Whether or not this directly causes any problems, proc_get_status() should not be reachable with a NULL process handle.

Related Objects

Event Timeline

epriestley triaged this task as Normal priority.Jul 23 2020, 2:58 PM
epriestley created this task.

The call sequence here is approximately:

$this->future = $this->newExecFuture();
$this->future->start();

$this->pid = $this->future->getPID();

As an aside:

There's a partial behavioral mismatch here after changes in T11968, where some Future methods have blurry behavior and responsibilities.

In particular, when start() is called like this (an external caller explicitly starts a future), and starting the future raises an exception, it should set the exception state on the Future. It currently does not.

A piece of muddiness here is that there are two different "start" methods ("start()" and "startFuture()") which do slightly different things, don't strictly compose one another, and aren't clear about their behavior.

The actual semantic difference we want is one method that means "startThisFutureAndThrowExceptions()", and one method that means "startThisFutureAndHoldExceptionsUntilResolution()"; both should set exception state on the future. The latter is an internal API.

Since "start()" is external and widely used, I'm hesitant to change its name, and I don't have a much better name for "startFuture()" at the moment, but I'm at least going to realign the semantics of these methods.

This issue doesn't impact behavior here, since the future never actually raises an exception.

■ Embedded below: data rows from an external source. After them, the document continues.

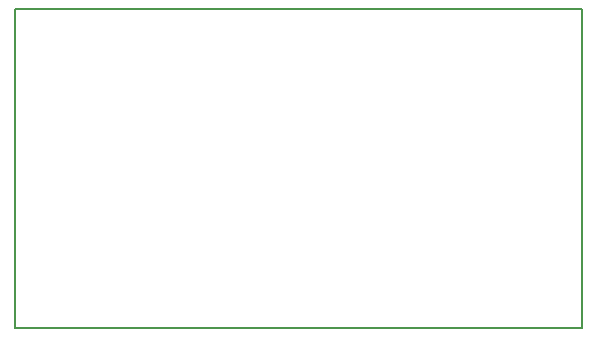
<source format=gbr>
G04 #@! TF.FileFunction,Profile,NP*
%FSLAX46Y46*%
G04 Gerber Fmt 4.6, Leading zero omitted, Abs format (unit mm)*
G04 Created by KiCad (PCBNEW 4.0.7-e2-6376~58~ubuntu16.04.1) date Thu Aug 16 13:00:31 2018*
%MOMM*%
%LPD*%
G01*
G04 APERTURE LIST*
%ADD10C,0.100000*%
%ADD11C,0.150000*%
G04 APERTURE END LIST*
D10*
D11*
X172000000Y-105950000D02*
X124000000Y-105950000D01*
X172000000Y-78950000D02*
X172000000Y-105950000D01*
X124000000Y-78950000D02*
X172000000Y-78950000D01*
X124000000Y-105950000D02*
X124000000Y-78950000D01*
M02*

</source>
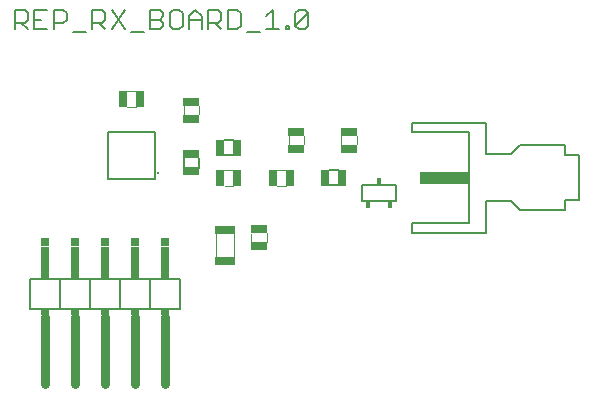
<source format=gto>
G75*
%MOIN*%
%OFA0B0*%
%FSLAX25Y25*%
%IPPOS*%
%LPD*%
%AMOC8*
5,1,8,0,0,1.08239X$1,22.5*
%
%ADD10C,0.00600*%
%ADD11C,0.00400*%
%ADD12R,0.06693X0.02953*%
%ADD13R,0.02953X0.05709*%
%ADD14R,0.05709X0.02953*%
%ADD15R,0.01800X0.02300*%
%ADD16C,0.03000*%
%ADD17R,0.03000X0.02000*%
%ADD18R,0.03000X0.04000*%
%ADD19R,0.03000X0.03000*%
%ADD20R,0.03000X0.07000*%
%ADD21R,0.02559X0.05512*%
%ADD22R,0.05512X0.02559*%
%ADD23C,0.00500*%
%ADD24C,0.01181*%
%ADD25C,0.00800*%
%ADD26R,0.16043X0.03937*%
D10*
X0013677Y0027500D02*
X0023677Y0027500D01*
X0033677Y0027500D01*
X0043677Y0027500D01*
X0053677Y0027500D01*
X0063677Y0027500D01*
X0063677Y0037500D01*
X0053677Y0037500D01*
X0043677Y0037500D01*
X0033677Y0037500D01*
X0023677Y0037500D01*
X0013677Y0037500D01*
X0013677Y0027500D01*
X0023677Y0027500D02*
X0023677Y0037500D01*
X0033677Y0037500D02*
X0033677Y0027500D01*
X0043677Y0027500D02*
X0043677Y0037500D01*
X0053677Y0037500D02*
X0053677Y0027500D01*
X0113313Y0068750D02*
X0116541Y0068750D01*
X0116541Y0073750D02*
X0113313Y0073750D01*
X0124327Y0068850D02*
X0126527Y0068850D01*
X0124327Y0068850D02*
X0124327Y0065650D01*
X0124327Y0063650D02*
X0124327Y0068850D01*
X0135527Y0068850D01*
X0133327Y0068850D01*
X0135527Y0068850D02*
X0135527Y0065650D01*
X0135527Y0063650D02*
X0124327Y0063650D01*
X0135527Y0063650D02*
X0135527Y0068850D01*
X0081541Y0078750D02*
X0078313Y0078750D01*
X0078313Y0083750D02*
X0081541Y0083750D01*
X0069927Y0077864D02*
X0069927Y0074636D01*
X0064927Y0074636D02*
X0064927Y0077864D01*
X0063445Y0120741D02*
X0061310Y0120741D01*
X0060242Y0121809D01*
X0060242Y0126079D01*
X0061310Y0127146D01*
X0063445Y0127146D01*
X0064512Y0126079D01*
X0064512Y0121809D01*
X0063445Y0120741D01*
X0066688Y0120741D02*
X0066688Y0125011D01*
X0068823Y0127146D01*
X0070958Y0125011D01*
X0070958Y0120741D01*
X0073133Y0120741D02*
X0073133Y0127146D01*
X0076336Y0127146D01*
X0077403Y0126079D01*
X0077403Y0123944D01*
X0076336Y0122876D01*
X0073133Y0122876D01*
X0070958Y0123944D02*
X0066688Y0123944D01*
X0058067Y0125011D02*
X0056999Y0123944D01*
X0053797Y0123944D01*
X0056999Y0123944D02*
X0058067Y0122876D01*
X0058067Y0121809D01*
X0056999Y0120741D01*
X0053797Y0120741D01*
X0053797Y0127146D01*
X0056999Y0127146D01*
X0058067Y0126079D01*
X0058067Y0125011D01*
X0051621Y0119673D02*
X0047351Y0119673D01*
X0045176Y0120741D02*
X0040906Y0127146D01*
X0038730Y0126079D02*
X0038730Y0123944D01*
X0037663Y0122876D01*
X0034460Y0122876D01*
X0036595Y0122876D02*
X0038730Y0120741D01*
X0040906Y0120741D02*
X0045176Y0127146D01*
X0038730Y0126079D02*
X0037663Y0127146D01*
X0034460Y0127146D01*
X0034460Y0120741D01*
X0032285Y0119673D02*
X0028015Y0119673D01*
X0024772Y0122876D02*
X0021569Y0122876D01*
X0021569Y0120741D02*
X0021569Y0127146D01*
X0024772Y0127146D01*
X0025839Y0126079D01*
X0025839Y0123944D01*
X0024772Y0122876D01*
X0019394Y0120741D02*
X0015124Y0120741D01*
X0015124Y0127146D01*
X0019394Y0127146D01*
X0017259Y0123944D02*
X0015124Y0123944D01*
X0012948Y0123944D02*
X0011881Y0122876D01*
X0008678Y0122876D01*
X0010813Y0122876D02*
X0012948Y0120741D01*
X0008678Y0120741D02*
X0008678Y0127146D01*
X0011881Y0127146D01*
X0012948Y0126079D01*
X0012948Y0123944D01*
X0075268Y0122876D02*
X0077403Y0120741D01*
X0079579Y0120741D02*
X0082781Y0120741D01*
X0083849Y0121809D01*
X0083849Y0126079D01*
X0082781Y0127146D01*
X0079579Y0127146D01*
X0079579Y0120741D01*
X0086024Y0119673D02*
X0090294Y0119673D01*
X0092470Y0120741D02*
X0096740Y0120741D01*
X0094605Y0120741D02*
X0094605Y0127146D01*
X0092470Y0125011D01*
X0098915Y0121809D02*
X0099983Y0121809D01*
X0099983Y0120741D01*
X0098915Y0120741D01*
X0098915Y0121809D01*
X0102138Y0121809D02*
X0106408Y0126079D01*
X0106408Y0121809D01*
X0105341Y0120741D01*
X0103205Y0120741D01*
X0102138Y0121809D01*
X0102138Y0126079D01*
X0103205Y0127146D01*
X0105341Y0127146D01*
X0106408Y0126079D01*
D11*
X0070026Y0095250D02*
X0070026Y0092348D01*
X0064829Y0092250D02*
X0064829Y0095250D01*
X0048927Y0094902D02*
X0045927Y0094902D01*
X0045927Y0100098D02*
X0048829Y0100098D01*
X0078427Y0073848D02*
X0081427Y0073848D01*
X0081427Y0068652D02*
X0078526Y0068652D01*
X0096026Y0068652D02*
X0098927Y0068652D01*
X0098927Y0073848D02*
X0095927Y0073848D01*
X0099829Y0082250D02*
X0099829Y0085250D01*
X0105026Y0085250D02*
X0105026Y0082348D01*
X0117329Y0082250D02*
X0117329Y0085250D01*
X0122526Y0085250D02*
X0122526Y0082348D01*
X0092526Y0052750D02*
X0092526Y0049750D01*
X0087329Y0049750D02*
X0087329Y0052652D01*
X0081776Y0052549D02*
X0081776Y0044951D01*
X0075579Y0044951D02*
X0075579Y0052549D01*
D12*
X0078674Y0053973D03*
X0078681Y0043527D03*
D13*
X0077104Y0071255D03*
X0082804Y0071255D03*
X0094604Y0071255D03*
X0100304Y0071255D03*
X0050251Y0097495D03*
X0044551Y0097495D03*
D14*
X0067423Y0096627D03*
X0067423Y0090927D03*
X0102423Y0086627D03*
X0102423Y0080927D03*
X0119923Y0080927D03*
X0119923Y0086627D03*
X0089932Y0054073D03*
X0089932Y0048373D03*
D15*
X0126227Y0062300D03*
X0133627Y0062300D03*
X0129927Y0070200D03*
D16*
X0018677Y0025000D02*
X0018677Y0002500D01*
X0028677Y0002500D02*
X0028677Y0025000D01*
X0038677Y0025000D02*
X0038677Y0002500D01*
X0048677Y0002500D02*
X0048677Y0025000D01*
X0058677Y0025000D02*
X0058677Y0002500D01*
D17*
X0058677Y0026500D03*
X0048677Y0026500D03*
X0038677Y0026500D03*
X0028677Y0026500D03*
X0018677Y0026500D03*
D18*
X0018677Y0039500D03*
X0028677Y0039500D03*
X0038677Y0039500D03*
X0048677Y0039500D03*
X0058677Y0039500D03*
D19*
X0058677Y0050000D03*
X0048677Y0050000D03*
X0038677Y0050000D03*
X0028677Y0050000D03*
X0018677Y0050000D03*
D20*
X0018677Y0045000D03*
X0028677Y0045000D03*
X0038677Y0045000D03*
X0048677Y0045000D03*
X0058677Y0045000D03*
D21*
X0077007Y0081256D03*
X0082807Y0081256D03*
X0112007Y0071256D03*
X0117807Y0071256D03*
D22*
X0067433Y0073370D03*
X0067433Y0079170D03*
D23*
X0055301Y0084262D02*
X0055301Y0086624D01*
X0052939Y0086624D01*
X0055301Y0086624D02*
X0039553Y0086624D01*
X0039553Y0084262D01*
X0039553Y0086624D02*
X0041915Y0086624D01*
X0039553Y0086624D02*
X0039553Y0070876D01*
X0039553Y0073238D01*
X0039553Y0070876D02*
X0041915Y0070876D01*
X0039553Y0070876D02*
X0055301Y0070876D01*
X0052939Y0070876D01*
X0055301Y0070876D02*
X0055301Y0073238D01*
X0055301Y0070876D02*
X0055301Y0086624D01*
D24*
X0056285Y0072844D03*
D25*
X0141157Y0086407D02*
X0159858Y0086407D01*
X0159858Y0056093D01*
X0141157Y0056093D01*
X0141157Y0052943D01*
X0165567Y0052943D01*
X0159858Y0052943D01*
X0165567Y0052943D02*
X0165567Y0063376D01*
X0174031Y0063376D01*
X0176984Y0060423D01*
X0191945Y0060423D01*
X0191945Y0063770D01*
X0196571Y0063770D01*
X0196571Y0078730D01*
X0191945Y0078730D01*
X0191945Y0082077D01*
X0176984Y0082077D01*
X0174031Y0079124D01*
X0165567Y0079124D01*
X0165567Y0089557D01*
X0159858Y0089557D01*
X0165567Y0089557D02*
X0141157Y0089557D01*
X0141157Y0086407D01*
D26*
X0151541Y0071250D03*
M02*

</source>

Instead, we can reproduce the behavior by making the future fail to start a subprocess immediately:

diff --git a/src/future/exec/ExecFuture.php b/src/future/exec/ExecFuture.php
index 0264d4d3..c0e0cee7 100644
--- a/src/future/exec/ExecFuture.php
+++ b/src/future/exec/ExecFuture.php
@@ -545,6 +545,15 @@ final class ExecFuture extends PhutilExecutableFuture {
    * @task internal
    */
   public function isReady() {
+    $this->recordResult(
+      array(
+        1,
+        '',
+        'fake failure',
+      ));
+
+    return true;
+
     // NOTE: We have a soft dependencies on PhutilErrorTrap here, to avoid
     // the need to build it into the Phage agent. Under normal circumstances,
     // this class are always available.
$ ./bin/phd debug task
Launching daemons (in debug mode):
(Logs will appear in "/Users/epriestley/dev/core//log/local/phd/daemons.log".)

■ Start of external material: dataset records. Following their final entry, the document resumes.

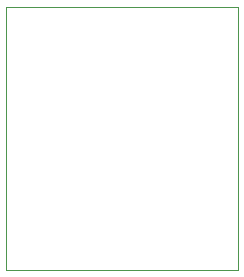
<source format=gbr>
G04 #@! TF.GenerationSoftware,KiCad,Pcbnew,(5.1.5)-2*
G04 #@! TF.CreationDate,2020-10-22T14:23:29-05:00*
G04 #@! TF.ProjectId,usbSerial,75736253-6572-4696-916c-2e6b69636164,rev?*
G04 #@! TF.SameCoordinates,Original*
G04 #@! TF.FileFunction,Profile,NP*
%FSLAX46Y46*%
G04 Gerber Fmt 4.6, Leading zero omitted, Abs format (unit mm)*
G04 Created by KiCad (PCBNEW (5.1.5)-2) date 2020-10-22 14:23:29*
%MOMM*%
%LPD*%
G04 APERTURE LIST*
%ADD10C,0.050000*%
G04 APERTURE END LIST*
D10*
X51000000Y-82000000D02*
X51000000Y-59700000D01*
X70600000Y-82000000D02*
X51000000Y-82000000D01*
X70600000Y-59700000D02*
X70600000Y-82000000D01*
X51000000Y-59700000D02*
X70600000Y-59700000D01*
M02*

</source>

    (Pool: 1) PhabricatorTaskmasterDaemon


    phabricator/scripts/daemon/ $ ./phd-daemon --verbose -l local

2020-07-23 8:33:02 AM [OVER] Started new daemon overseer (with PID "42883").
2020-07-23 8:33:02 AM [AUTO] Scaling pool "debug" up to 1 daemon(s).
2020-07-23 8:33:03 AM [INIT] Starting process.
[2020-07-23 08:33:03] EXCEPTION: (RuntimeException) proc_get_status() expects parameter 1 to be resource, null given at [<arcanist>/src/error/PhutilErrorHandler.php:263]
arcanist(head=master, ref.master=65cda1596f25, custom=1), corgi(head=master, ref.master=72dc914db4d4), instances(head=master, ref.master=790fd1d96b6d), libcore(), phabricator(head=master, ref.master=fcb75d0503c6, custom=10), services(head=master, ref.master=35f9c1919842)
  #0 PhutilErrorHandler::handleError(integer, string, string, integer, array)
  #1 proc_get_status(NULL) called at [<arcanist>/src/future/exec/ExecFuture.php:902]
  #2 ExecFuture::procGetStatus() called at [<arcanist>/src/future/exec/ExecFuture.php:94]
  #3 ExecFuture::getPID() called at [<phabricator>/src/infrastructure/daemon/PhutilDaemonHandle.php:351]
  #4 PhutilDaemonHandle::startDaemonProcess() called at [<phabricator>/src/infrastructure/daemon/PhutilDaemonHandle.php:152]
  #5 PhutilDaemonHandle::update() called at [<phabricator>/src/infrastructure/daemon/PhutilDaemonPool.php:190]
  #6 PhutilDaemonPool::updatePool() called at [<phabricator>/src/infrastructure/daemon/PhutilDaemonOverseer.php:174]
  #7 PhutilDaemonOverseer::run() called at [<phabricator>/scripts/daemon/launch_daemon.php:24]

This exception can cause the daemons to stop, by propagating out of run() in the Overseer. This isn't great, but I think it's ultimately the correct behavior -- this is a completely unexpected condition, and we're better off shutting down than continuing. The error is also logged properly.

I believe the above changes resolved this, and it hasn't cropped up again.